- [PROBLEM DESCRIPTION] Retype the listing exactly; omit pictures.

━━━ DATA FOR ANALYSIS ━━━

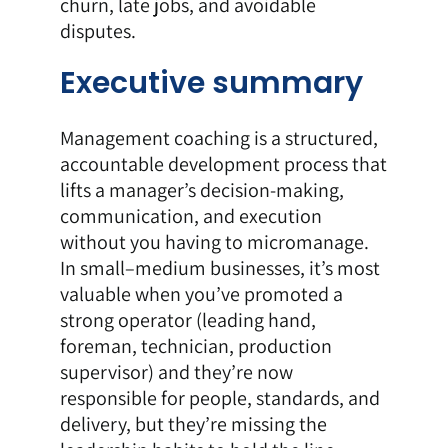
churn, late jobs, and avoidable
disputes.
Executive summary
Management coaching is a structured,
accountable development process that
lifts a manager’s decision-making,
communication, and execution
without you having to micromanage.
In small–medium businesses, it’s most
valuable when you’ve promoted a
strong operator (leading hand,
foreman, technician, production
supervisor) and they’re now
responsible for people, standards, and
delivery, but they’re missing the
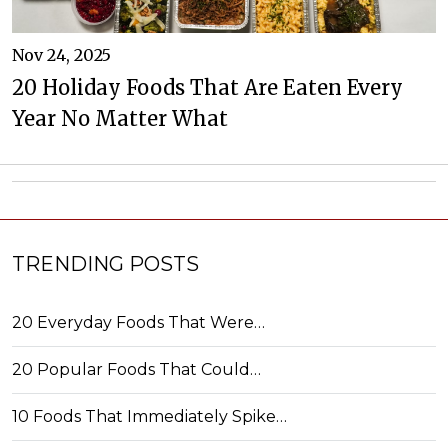
Nov 24, 2025
20 Holiday Foods That Are Eaten Every
Year No Matter What
TRENDING POSTS
20 Everyday Foods That Were…
20 Popular Foods That Could…
10 Foods That Immediately Spike…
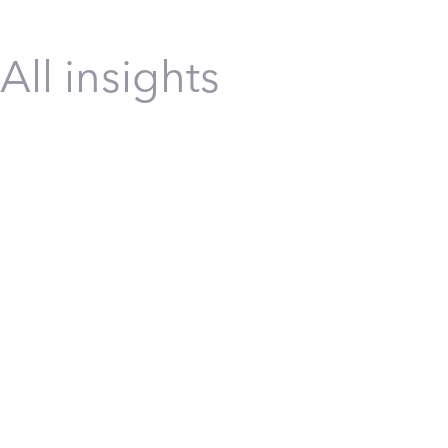
All insights
Construction
Energy
Infrastructure
Manufact
Transformation
Safety
Safety Transformation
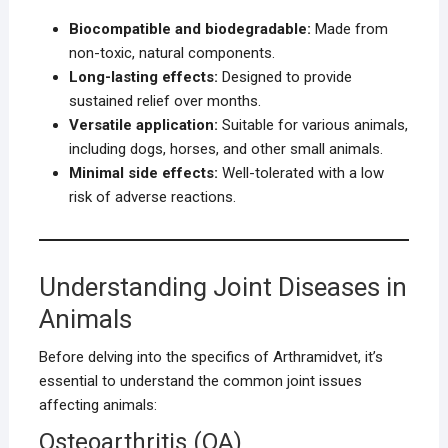
Biocompatible and biodegradable:
Made from
non-toxic, natural components.
Long-lasting effects:
Designed to provide
sustained relief over months.
Versatile application:
Suitable for various animals,
including dogs, horses, and other small animals.
Minimal side effects:
Well-tolerated with a low
risk of adverse reactions.
Understanding Joint Diseases in
Animals
Before delving into the specifics of Arthramidvet, it’s
essential to understand the common joint issues
affecting animals:
Osteoarthritis (OA)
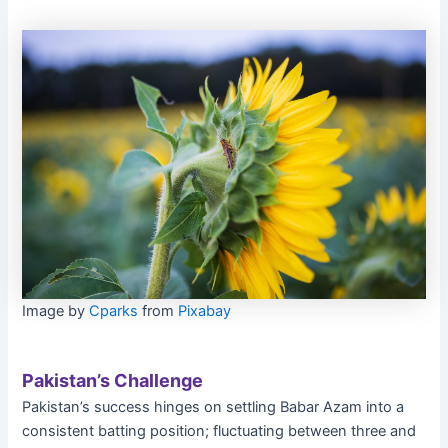
Image by
Cparks
from
Pixabay
Pakistan’s Challenge
Pakistan’s success hinges on settling Babar Azam into a
consistent batting position; fluctuating between three and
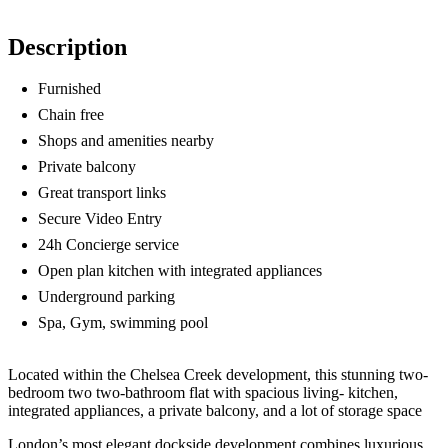
Description
Furnished
Chain free
Shops and amenities nearby
Private balcony
Great transport links
Secure Video Entry
24h Concierge service
Open plan kitchen with integrated appliances
Underground parking
Spa, Gym, swimming pool
Located within the Chelsea Creek development, this stunning two-
bedroom two two-bathroom flat with spacious living- kitchen,
integrated appliances, a private balcony, and a lot of storage space
London’s most elegant dockside development combines luxurious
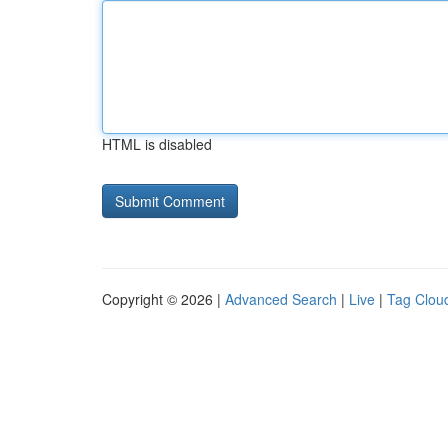
HTML is disabled
Copyright © 2026 |
Advanced Search
|
Live
|
Tag Clou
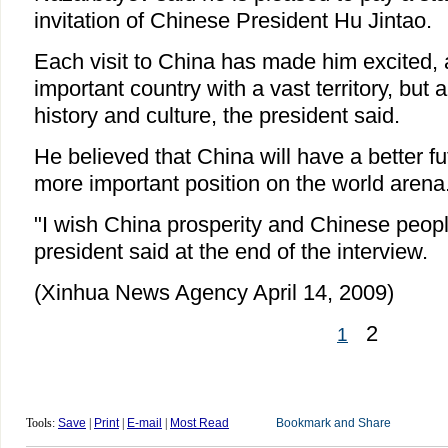
invitation of Chinese President Hu Jintao.
Each visit to China has made him excited, 
important country with a vast territory, but 
history and culture, the president said.
He believed that China will have a better f
more important position on the world arena
"I wish China prosperity and Chinese peopl
president said at the end of the interview.
(Xinhua News Agency April 14, 2009)
2
1
Tools:
Save
|
Print
|
E-mail
|
Most Read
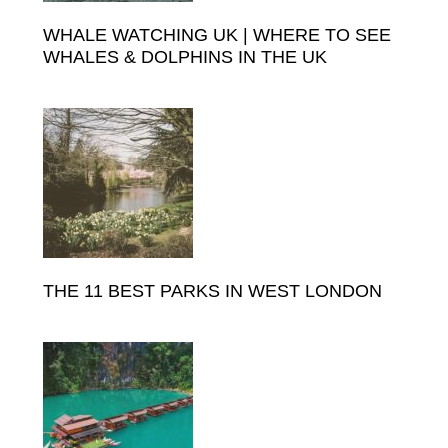
WHALE WATCHING UK | WHERE TO SEE
WHALES & DOLPHINS IN THE UK
THE 11 BEST PARKS IN WEST LONDON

━━━

- [REPLY TO THE EXERCISE]
churn, late jobs, and avoidable
disputes.
Executive summary
Management coaching is a structured,
accountable development process that
lifts a manager’s decision-making,
communication, and execution
without you having to micromanage.
In small–medium businesses, it’s most
valuable when you’ve promoted a
strong operator (leading hand,
foreman, technician, production
supervisor) and they’re now
responsible for people, standards, and
delivery, but they’re missing the
Nov 24, 2025
20 Holiday Foods That Are Eaten Every
Year No Matter What
TRENDING POSTS
20 Everyday Foods That Were…
20 Popular Foods That Could…
10 Foods That Immediately Spike…
All insights
Construction
Energy
Infrastructure
Manufact
Transformation
Safety
Safety Transformation
Biocompatible and biodegradable:
Made from
non-toxic, natural components.
Long-lasting effects:
Designed to provide
sustained relief over months.
Versatile application:
Suitable for various animals,
including dogs, horses, and other small animals.
Minimal side effects:
Well-tolerated with a low
risk of adverse reactions.
Understanding Joint Diseases in
Animals
Before delving into the specifics of Arthramidvet, it’s
essential to understand the common joint issues
affecting animals:
Osteoarthritis (OA)
Image by
Cparks
from
Pixabay
Pakistan’s Challenge
Pakistan’s success hinges on settling Babar Azam into a
consistent batting position; fluctuating between three and
Description
Furnished
Chain free
Shops and amenities nearby
Private balcony
Great transport links
Secure Video Entry
24h Concierge service
Open plan kitchen with integrated appliances
Underground parking
Spa, Gym, swimming pool
Located within the Chelsea Creek development, this stunning two-
bedroom two two-bathroom flat with spacious living- kitchen,
integrated appliances, a private balcony, and a lot of storage space
London’s most elegant dockside development combines luxurious
HTML is disabled
Copyright © 2026 |
Advanced Search
|
Live
|
Tag Clou
invitation of Chinese President Hu Jintao.
Each visit to China has made him excited, 
important country with a vast territory, but 
history and culture, the president said.
He believed that China will have a better f
more important position on the world arena
"I wish China prosperity and Chinese peopl
president said at the end of the interview.
(Xinhua News Agency April 14, 2009)
2
1
Tools:
Save
|
Print
|
E-mail
|
Most Read
WHALE WATCHING UK | WHERE TO SEE
WHALES & DOLPHINS IN THE UK
THE 11 BEST PARKS IN WEST LONDON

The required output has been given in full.